**About this task**: Copy out the rows below with "fauteuil Togo" changed to "canapé Togo" everywhere and no other edits. Omit the pictures.

**Supplied records**:
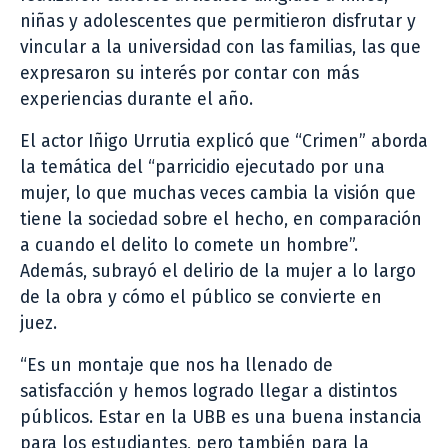
niñas y adolescentes que permitieron disfrutar y
vincular a la universidad con las familias, las que
expresaron su interés por contar con más
experiencias durante el año.
El actor Iñigo Urrutia explicó que “Crimen” aborda
la temática del “parricidio ejecutado por una
mujer, lo que muchas veces cambia la visión que
tiene la sociedad sobre el hecho, en comparación
a cuando el delito lo comete un hombre”.
Además, subrayó el delirio de la mujer a lo largo
de la obra y cómo el público se convierte en
juez.
“Es un montaje que nos ha llenado de
satisfacción y hemos logrado llegar a distintos
públicos. Estar en la UBB es una buena instancia
para los estudiantes, pero también para la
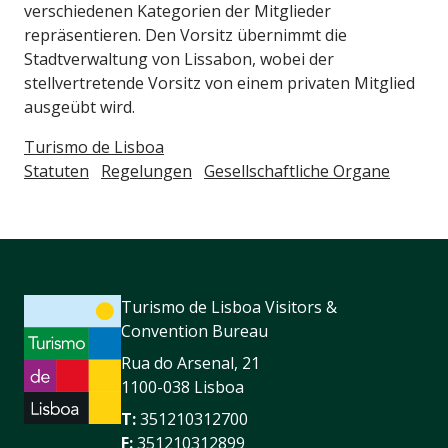
verschiedenen Kategorien der Mitglieder
repräsentieren. Den Vorsitz übernimmt die
Stadtverwaltung von Lissabon, wobei der
stellvertretende Vorsitz von einem privaten Mitglied
ausgeübt wird.
Turismo de Lisboa
Statuten
Regelungen
Gesellschaftliche Organe
Turismo de Lisboa Visitors &
Convention Bureau
Rua do Arsenal, 21
1100-038 Lisboa
T:
351210312700
F:
351210312899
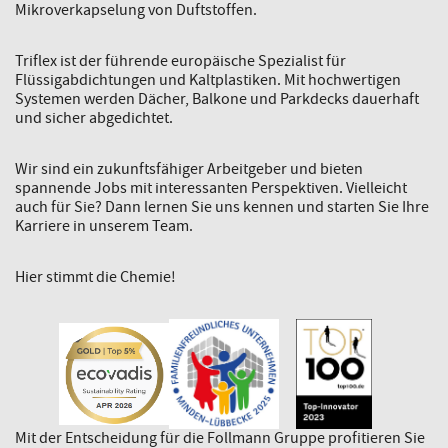
Mikroverkapselung von Duftstoffen.
Triflex ist der führende europäische Spezialist für
Flüssigabdichtungen und Kaltplastiken. Mit hochwertigen
Systemen werden Dächer, Balkone und Parkdecks dauerhaft
und sicher abgedichtet.
Wir sind ein zukunftsfähiger Arbeitgeber und bieten
spannende Jobs mit interessanten Perspektiven. Vielleicht
auch für Sie? Dann lernen Sie uns kennen und starten Sie Ihre
Karriere in unserem Team.
Hier stimmt die Chemie!
Mit der Entscheidung für die Follmann Gruppe profitieren Sie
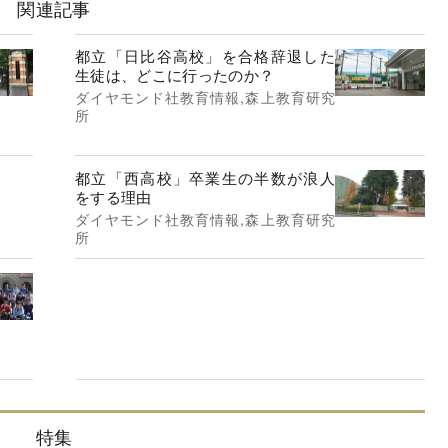
関連記事
都立「日比谷高校」を合格辞退した
生徒は、どこに行ったのか？
ダイヤモンド社教育情報,森上教育研究
所
都立「西高校」卒業生の半数が浪人
をする理由
ダイヤモンド社教育情報,森上教育研究
所
特集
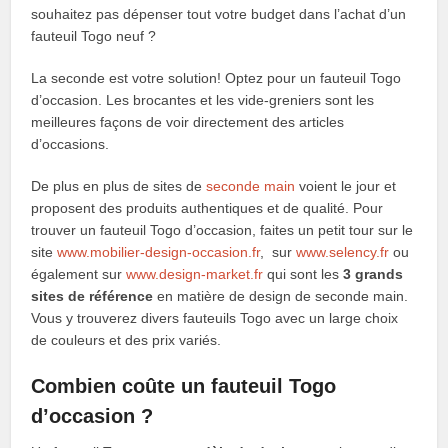
souhaitez pas dépenser tout votre budget dans l’achat d’un
fauteuil Togo neuf ?
La seconde est votre solution! Optez pour un fauteuil Togo
d’occasion. Les brocantes et les vide-greniers sont les
meilleures façons de voir directement des articles
d’occasions.
De plus en plus de sites de
seconde main
voient le jour et
proposent des produits authentiques et de qualité. Pour
trouver un fauteuil Togo d’occasion, faites un petit tour sur le
site
www.mobilier-design-occasion.fr
, sur
www.selency.fr
ou
également sur
www.design-market.fr
qui sont les
3 grands
sites de référence
en matière de design de seconde main.
Vous y trouverez divers fauteuils Togo avec un large choix
de couleurs et des prix variés.
Combien coûte un fauteuil Togo
d’occasion ?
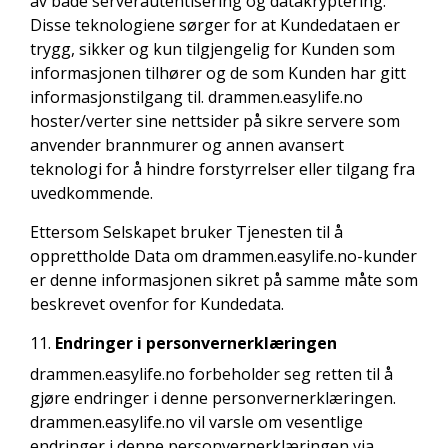
av både serverautentisering og datakryptering.
Disse teknologiene sørger for at Kundedataen er
trygg, sikker og kun tilgjengelig for Kunden som
informasjonen tilhører og de som Kunden har gitt
informasjonstilgang til. drammen.easylife.no
hoster/verter sine nettsider på sikre servere som
anvender brannmurer og annen avansert
teknologi for å hindre forstyrrelser eller tilgang fra
uvedkommende.
Ettersom Selskapet bruker Tjenesten til å
opprettholde Data om drammen.easylife.no-kunder
er denne informasjonen sikret på samme måte som
beskrevet ovenfor for Kundedata.
Endringer i personvernerklæringen
drammen.easylife.no forbeholder seg retten til å
gjøre endringer i denne personvernerklæringen.
drammen.easylife.no vil varsle om vesentlige
endringer i denne personvernerklæringen via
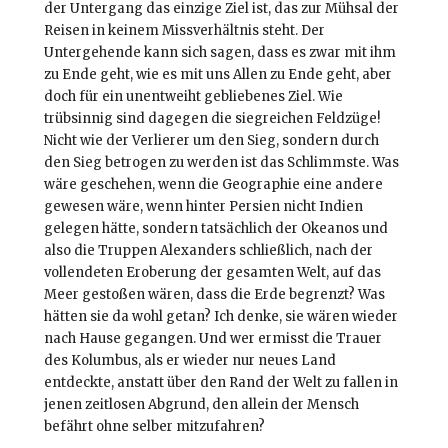
der Untergang das einzige Ziel ist, das zur Mühsal der
Reisen in keinem Missverhältnis steht. Der
Untergehende kann sich sagen, dass es zwar mit ihm
zu Ende geht, wie es mit uns Allen zu Ende geht, aber
doch für ein unentweiht gebliebenes Ziel. Wie
trübsinnig sind dagegen die siegreichen Feldzüge!
Nicht wie der Verlierer um den Sieg, sondern durch
den Sieg betrogen zu werden ist das Schlimmste. Was
wäre geschehen, wenn die Geographie eine andere
gewesen wäre, wenn hinter Persien nicht Indien
gelegen hätte, sondern tatsächlich der Okeanos und
also die Truppen Alexanders schließlich, nach der
vollendeten Eroberung der gesamten Welt, auf das
Meer gestoßen wären, dass die Erde begrenzt? Was
hätten sie da wohl getan? Ich denke, sie wären wieder
nach Hause gegangen. Und wer ermisst die Trauer
des Kolumbus, als er wieder nur neues Land
entdeckte, anstatt über den Rand der Welt zu fallen in
jenen zeitlosen Abgrund, den allein der Mensch
befährt ohne selber mitzufahren?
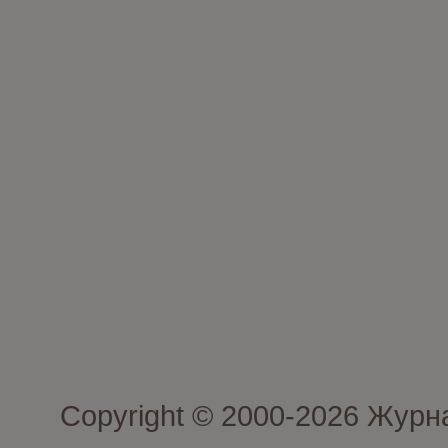
Copyright © 2000-2026 Журн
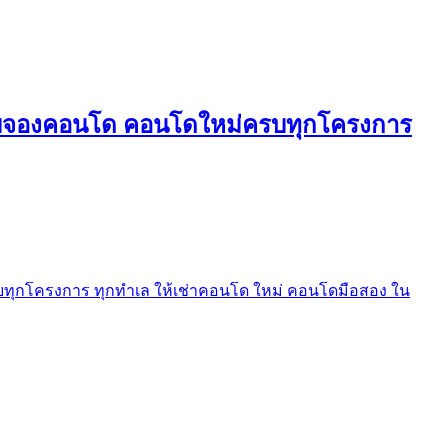
ใบจองคอนโด คอนโดใหม่ครบทุกโครงการ
ุกโครงการ ทุกทำเล ให้เช่าคอนโด ใหม่ คอนโดมือสอง ใน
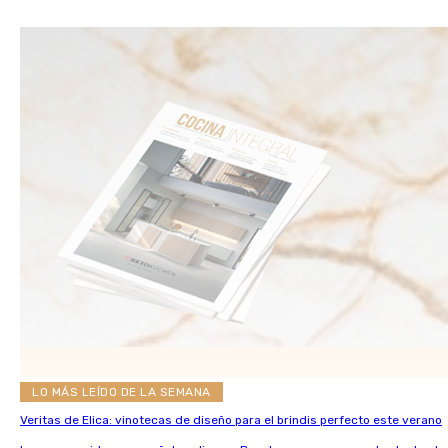
LO MÁS LEÍDO DE LA SEMANA
Veritas de Elica: vinotecas de diseño para el brindis perfecto este verano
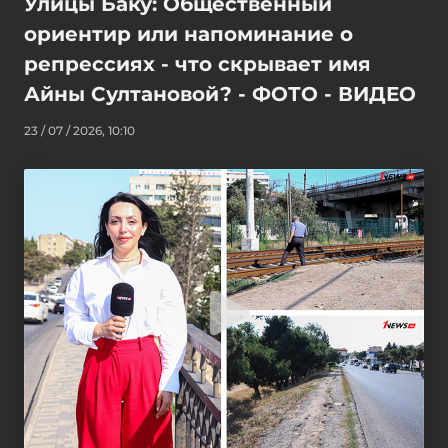
Улицы Баку: Общественный
ориентир или напоминание о
репрессиях - что скрывает имя
Айны Султановой? - ФОТО - ВИДЕО
23 / 07 / 2026, 10:10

**Task answer**:
niñas y adolescentes que permitieron disfrutar y
vincular a la universidad con las familias, las que
expresaron su interés por contar con más
experiencias durante el año.
El actor Iñigo Urrutia explicó que “Crimen” aborda
la temática del “parricidio ejecutado por una
mujer, lo que muchas veces cambia la visión que
tiene la sociedad sobre el hecho, en comparación
a cuando el delito lo comete un hombre”.
Además, subrayó el delirio de la mujer a lo largo
de la obra y cómo el público se convierte en
juez.
“Es un montaje que nos ha llenado de
satisfacción y hemos logrado llegar a distintos
públicos. Estar en la UBB es una buena instancia
para los estudiantes, pero también para la
verschiedenen Kategorien der Mitglieder
repräsentieren. Den Vorsitz übernimmt die
Stadtverwaltung von Lissabon, wobei der
stellvertretende Vorsitz von einem privaten Mitglied
ausgeübt wird.
Turismo de Lisboa
Statuten
Regelungen
Gesellschaftliche Organe
Turismo de Lisboa Visitors &
Convention Bureau
Rua do Arsenal, 21
1100-038 Lisboa
T:
351210312700
F:
351210312899
Mikroverkapselung von Duftstoffen.
Triflex ist der führende europäische Spezialist für
Flüssigabdichtungen und Kaltplastiken. Mit hochwertigen
Systemen werden Dächer, Balkone und Parkdecks dauerhaft
und sicher abgedichtet.
Wir sind ein zukunftsfähiger Arbeitgeber und bieten
spannende Jobs mit interessanten Perspektiven. Vielleicht
auch für Sie? Dann lernen Sie uns kennen und starten Sie Ihre
Karriere in unserem Team.
Hier stimmt die Chemie!
Mit der Entscheidung für die Follmann Gruppe profitieren Sie
関連記事
都立「日比谷高校」を合格辞退した
生徒は、どこに行ったのか？
ダイヤモンド社教育情報,森上教育研究
所
都立「西高校」卒業生の半数が浪人
をする理由
ダイヤモンド社教育情報,森上教育研究
所
特集
souhaitez pas dépenser tout votre budget dans l’achat d’un
canapé Togo neuf ?
La seconde est votre solution! Optez pour un canapé Togo
d’occasion. Les brocantes et les vide-greniers sont les
meilleures façons de voir directement des articles
d’occasions.
De plus en plus de sites de
seconde main
voient le jour et
proposent des produits authentiques et de qualité. Pour
trouver un canapé Togo d’occasion, faites un petit tour sur le
site
www.mobilier-design-occasion.fr
, sur
www.selency.fr
ou
également sur
www.design-market.fr
qui sont les
3 grands
sites de référence
en matière de design de seconde main.
Vous y trouverez divers fauteuils Togo avec un large choix
de couleurs et des prix variés.
Combien coûte un canapé Togo
d’occasion ?
av både serverautentisering og datakryptering.
Disse teknologiene sørger for at Kundedataen er
trygg, sikker og kun tilgjengelig for Kunden som
informasjonen tilhører og de som Kunden har gitt
informasjonstilgang til. drammen.easylife.no
hoster/verter sine nettsider på sikre servere som
anvender brannmurer og annen avansert
teknologi for å hindre forstyrrelser eller tilgang fra
uvedkommende.
Ettersom Selskapet bruker Tjenesten til å
opprettholde Data om drammen.easylife.no-kunder
er denne informasjonen sikret på samme måte som
beskrevet ovenfor for Kundedata.
Endringer i personvernerklæringen
drammen.easylife.no forbeholder seg retten til å
gjøre endringer i denne personvernerklæringen.
drammen.easylife.no vil varsle om vesentlige
endringer i denne personvernerklæringen via
der Untergang das einzige Ziel ist, das zur Mühsal der
Reisen in keinem Missverhältnis steht. Der
Untergehende kann sich sagen, dass es zwar mit ihm
zu Ende geht, wie es mit uns Allen zu Ende geht, aber
doch für ein unentweiht gebliebenes Ziel. Wie
trübsinnig sind dagegen die siegreichen Feldzüge!
Nicht wie der Verlierer um den Sieg, sondern durch
den Sieg betrogen zu werden ist das Schlimmste. Was
wäre geschehen, wenn die Geographie eine andere
gewesen wäre, wenn hinter Persien nicht Indien
gelegen hätte, sondern tatsächlich der Okeanos und
also die Truppen Alexanders schließlich, nach der
vollendeten Eroberung der gesamten Welt, auf das
Meer gestoßen wären, dass die Erde begrenzt? Was
hätten sie da wohl getan? Ich denke, sie wären wieder
nach Hause gegangen. Und wer ermisst die Trauer
des Kolumbus, als er wieder nur neues Land
entdeckte, anstatt über den Rand der Welt zu fallen in
jenen zeitlosen Abgrund, den allein der Mensch
befährt ohne selber mitzufahren?
Copyright © 2000-2026 Журн
ใบจองคอนโด คอนโดใหม่ครบทุกโครงการ
ุกโครงการ ทุกทำเล ให้เช่าคอนโด ใหม่ คอนโดมือสอง ใน
LO MÁS LEÍDO DE LA SEMANA
Veritas de Elica: vinotecas de diseño para el brindis perfecto este verano
Улицы Баку: Общественный
ориентир или напоминание о
репрессиях - что скрывает имя
Айны Султановой? - ФОТО - ВИДЕО
23 / 07 / 2026, 10:10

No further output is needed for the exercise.